$\sum_{p\in\mathbb{P}} \frac{1}{2^p}$ where $\mathbb{P}$ is the set of all prime numbers.

Question

Recall $\sum_{n=1}^{\infty}\frac{1}{2^n}=1$.

Denote $\mathbb{P}$ as the set of all prime numbers.

Can one compute $\sum_{p\in\mathbb{P}} \frac{1}{2^p}$, or just approximate?

To generalize, let $C>0$ be some absolute constant, and fix $\alpha \in (0,1)$.

If $\phi:\mathbb{N}\to[0,\infty)$ is an increasing function (sequence), then how "slow" can $\phi$ grow such that the series $\sum_{n=1}^{\infty}C(\alpha)^{\phi(n)}$ converges? I understand the $C$ plays no role in the convergence of the sum, I just like it there.

Obviously, if $\phi$ grows linearly then we are fine, but if $\phi$ is constant then the series diverges. But what if $\phi$ grows logarithmically or some other slow growing function? Any help would be greatly appreciated. Thank you.

Answer 1

$$S_m=\sum _{n=1}^m 2^{-p_n}$$ It would amazing to compute it using the binary representation of the prime numbers.

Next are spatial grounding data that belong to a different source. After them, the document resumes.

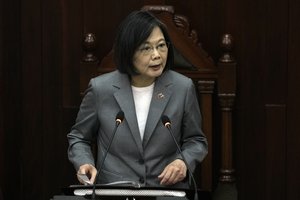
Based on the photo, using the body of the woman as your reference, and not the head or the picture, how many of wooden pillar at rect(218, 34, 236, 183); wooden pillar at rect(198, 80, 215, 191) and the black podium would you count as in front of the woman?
1

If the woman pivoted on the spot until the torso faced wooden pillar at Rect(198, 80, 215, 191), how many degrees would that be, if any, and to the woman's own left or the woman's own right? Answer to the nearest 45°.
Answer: approximately 135° to the woman's own left

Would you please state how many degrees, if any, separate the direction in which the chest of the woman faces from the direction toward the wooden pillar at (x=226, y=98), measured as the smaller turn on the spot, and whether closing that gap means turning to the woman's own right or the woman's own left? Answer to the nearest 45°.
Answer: approximately 135° to the woman's own left

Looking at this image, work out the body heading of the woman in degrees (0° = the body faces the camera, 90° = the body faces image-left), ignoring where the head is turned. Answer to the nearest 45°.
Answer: approximately 0°

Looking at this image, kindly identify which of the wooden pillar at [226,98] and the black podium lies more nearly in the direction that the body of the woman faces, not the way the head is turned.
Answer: the black podium

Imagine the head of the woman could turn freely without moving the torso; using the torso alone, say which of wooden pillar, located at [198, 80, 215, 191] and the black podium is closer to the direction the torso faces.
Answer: the black podium

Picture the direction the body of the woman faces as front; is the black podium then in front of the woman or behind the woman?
in front

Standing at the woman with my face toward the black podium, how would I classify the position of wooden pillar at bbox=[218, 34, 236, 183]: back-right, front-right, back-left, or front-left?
back-left
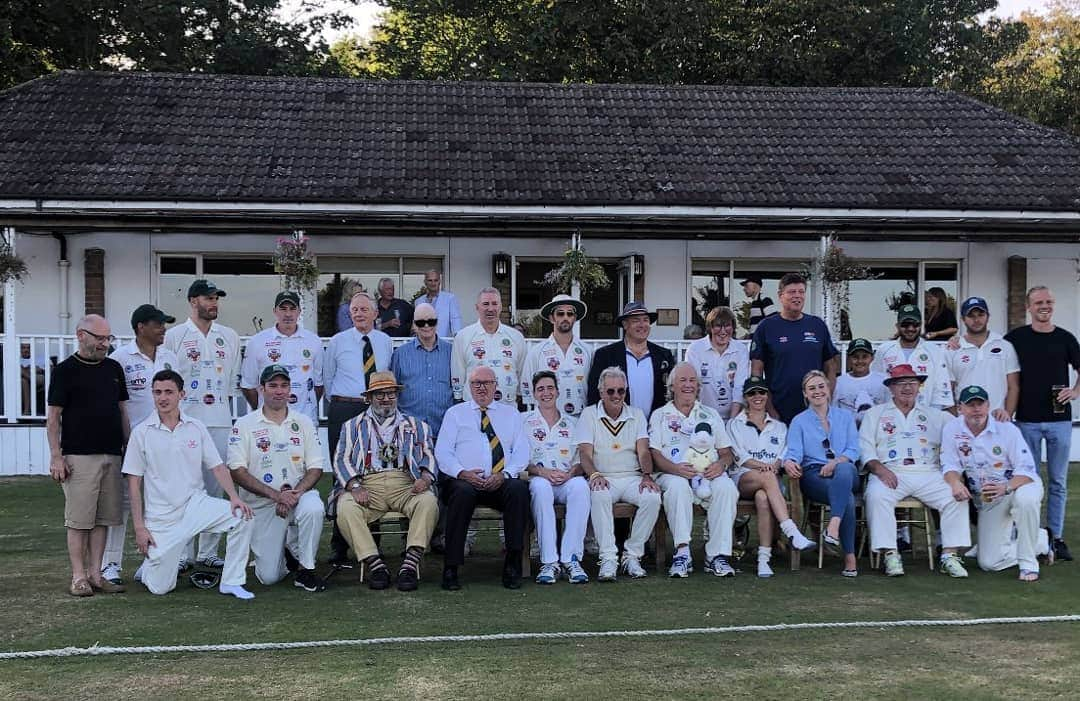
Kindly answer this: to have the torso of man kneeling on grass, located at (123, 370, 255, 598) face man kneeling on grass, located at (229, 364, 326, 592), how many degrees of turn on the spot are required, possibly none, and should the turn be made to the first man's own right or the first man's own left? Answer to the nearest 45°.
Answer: approximately 45° to the first man's own left

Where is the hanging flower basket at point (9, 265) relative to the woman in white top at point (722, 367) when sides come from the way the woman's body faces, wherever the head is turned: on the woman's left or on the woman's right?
on the woman's right

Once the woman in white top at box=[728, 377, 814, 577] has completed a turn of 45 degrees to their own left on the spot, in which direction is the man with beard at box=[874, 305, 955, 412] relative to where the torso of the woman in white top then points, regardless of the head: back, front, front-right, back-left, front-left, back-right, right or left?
left

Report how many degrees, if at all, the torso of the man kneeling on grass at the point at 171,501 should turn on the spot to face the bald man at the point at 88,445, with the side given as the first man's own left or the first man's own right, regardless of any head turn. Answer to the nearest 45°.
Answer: approximately 135° to the first man's own right

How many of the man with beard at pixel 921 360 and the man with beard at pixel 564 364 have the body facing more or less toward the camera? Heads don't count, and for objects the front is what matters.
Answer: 2

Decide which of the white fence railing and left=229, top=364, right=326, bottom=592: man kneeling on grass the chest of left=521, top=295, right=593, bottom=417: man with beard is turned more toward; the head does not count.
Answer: the man kneeling on grass

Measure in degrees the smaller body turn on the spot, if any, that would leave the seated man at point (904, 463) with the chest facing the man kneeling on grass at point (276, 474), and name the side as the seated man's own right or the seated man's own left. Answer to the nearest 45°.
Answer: approximately 45° to the seated man's own right

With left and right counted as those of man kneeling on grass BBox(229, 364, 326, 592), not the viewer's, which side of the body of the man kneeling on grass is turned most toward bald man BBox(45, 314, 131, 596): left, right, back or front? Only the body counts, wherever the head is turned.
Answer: right

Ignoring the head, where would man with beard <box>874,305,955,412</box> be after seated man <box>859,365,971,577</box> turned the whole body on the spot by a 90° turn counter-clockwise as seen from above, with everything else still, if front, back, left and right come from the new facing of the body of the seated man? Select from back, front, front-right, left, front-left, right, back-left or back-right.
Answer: left
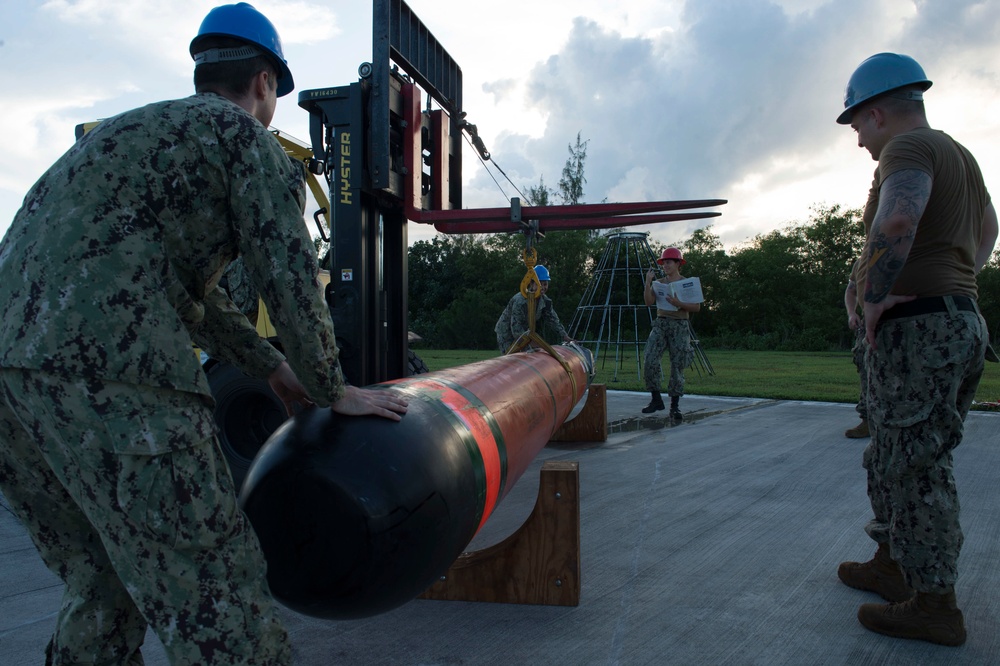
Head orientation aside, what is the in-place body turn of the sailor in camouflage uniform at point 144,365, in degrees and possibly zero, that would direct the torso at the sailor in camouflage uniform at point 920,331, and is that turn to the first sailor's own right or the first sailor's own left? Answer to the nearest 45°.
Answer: approximately 45° to the first sailor's own right

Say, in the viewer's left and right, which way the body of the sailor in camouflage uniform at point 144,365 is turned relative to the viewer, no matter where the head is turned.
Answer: facing away from the viewer and to the right of the viewer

Nevertheless, it converges very fast to

$$0.41468250985111166024810962215430770836 57742381379169778682\cdots$$ which is the prime constant.

Answer 2

If $\phi$ grows asymptotically like $c \log(n)$, then $\alpha^{\phi(n)}=\alpha^{c\log_\alpha(n)\log(\alpha)}=n^{c\log(\alpha)}.$ This is just a p-series, and will thus converge if $c\log(\alpha)<-1$, or if $c>-\frac{1}{\log(\alpha)}$. If it grows faster than logarithmic, then it can be bounded by this and will converge, and if it grows slower than it will not converge.